(Saved data entries)

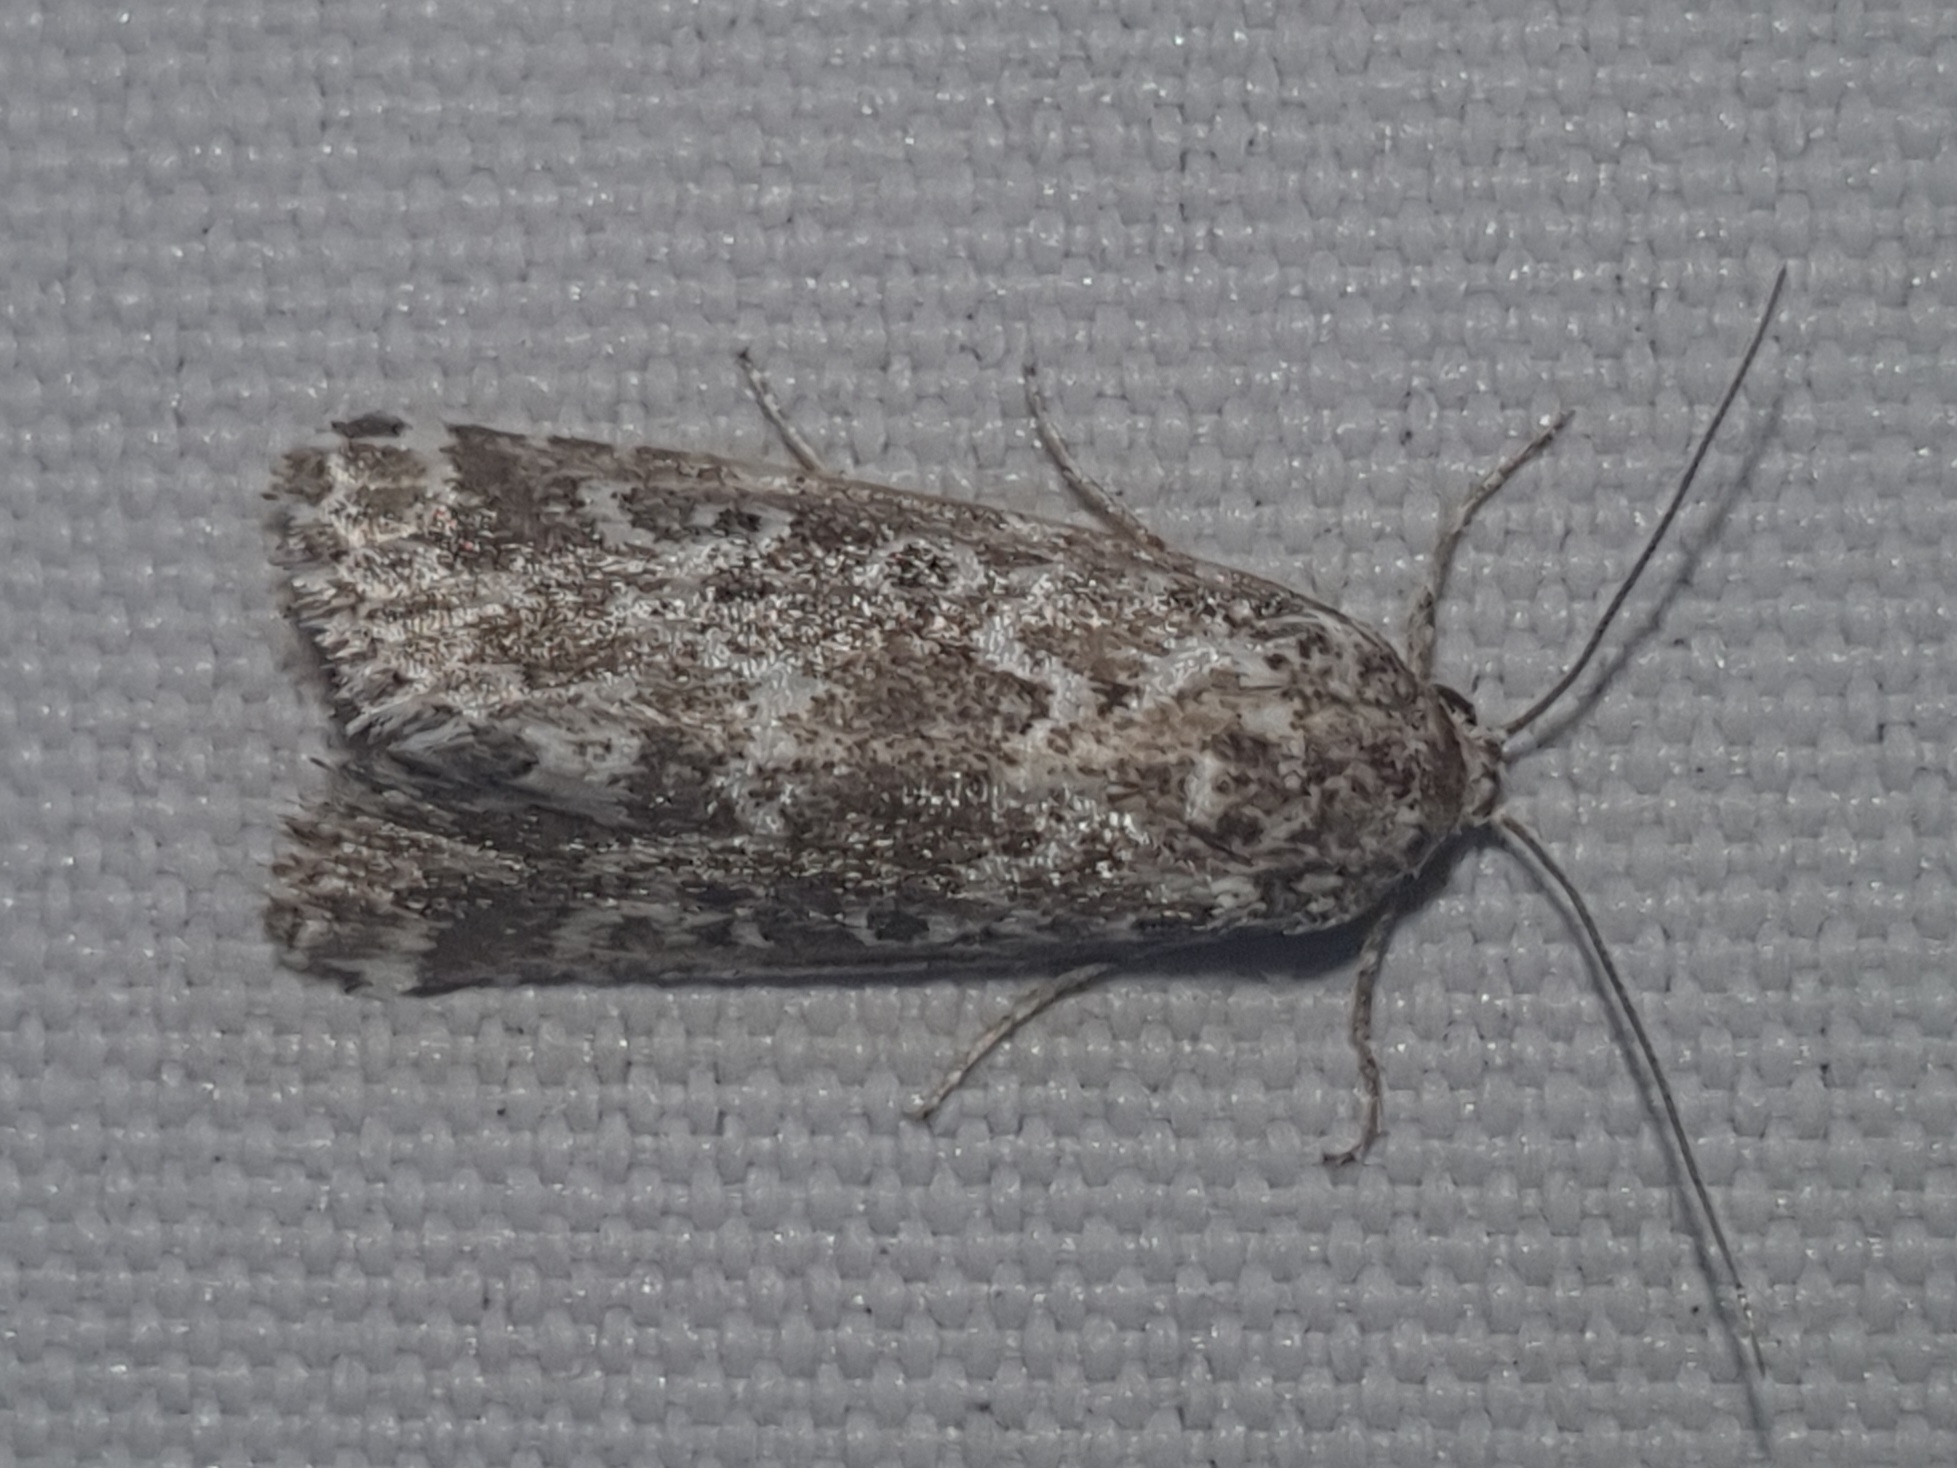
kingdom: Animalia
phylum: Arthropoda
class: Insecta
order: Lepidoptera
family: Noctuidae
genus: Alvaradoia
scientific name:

### DO THIS:
Copy every line of the rows above word for word, but leave out the pictures.

### IN RESPONSE:
kingdom: Animalia
phylum: Arthropoda
class: Insecta
order: Lepidoptera
family: Noctuidae
genus: Alvaradoia
scientific name:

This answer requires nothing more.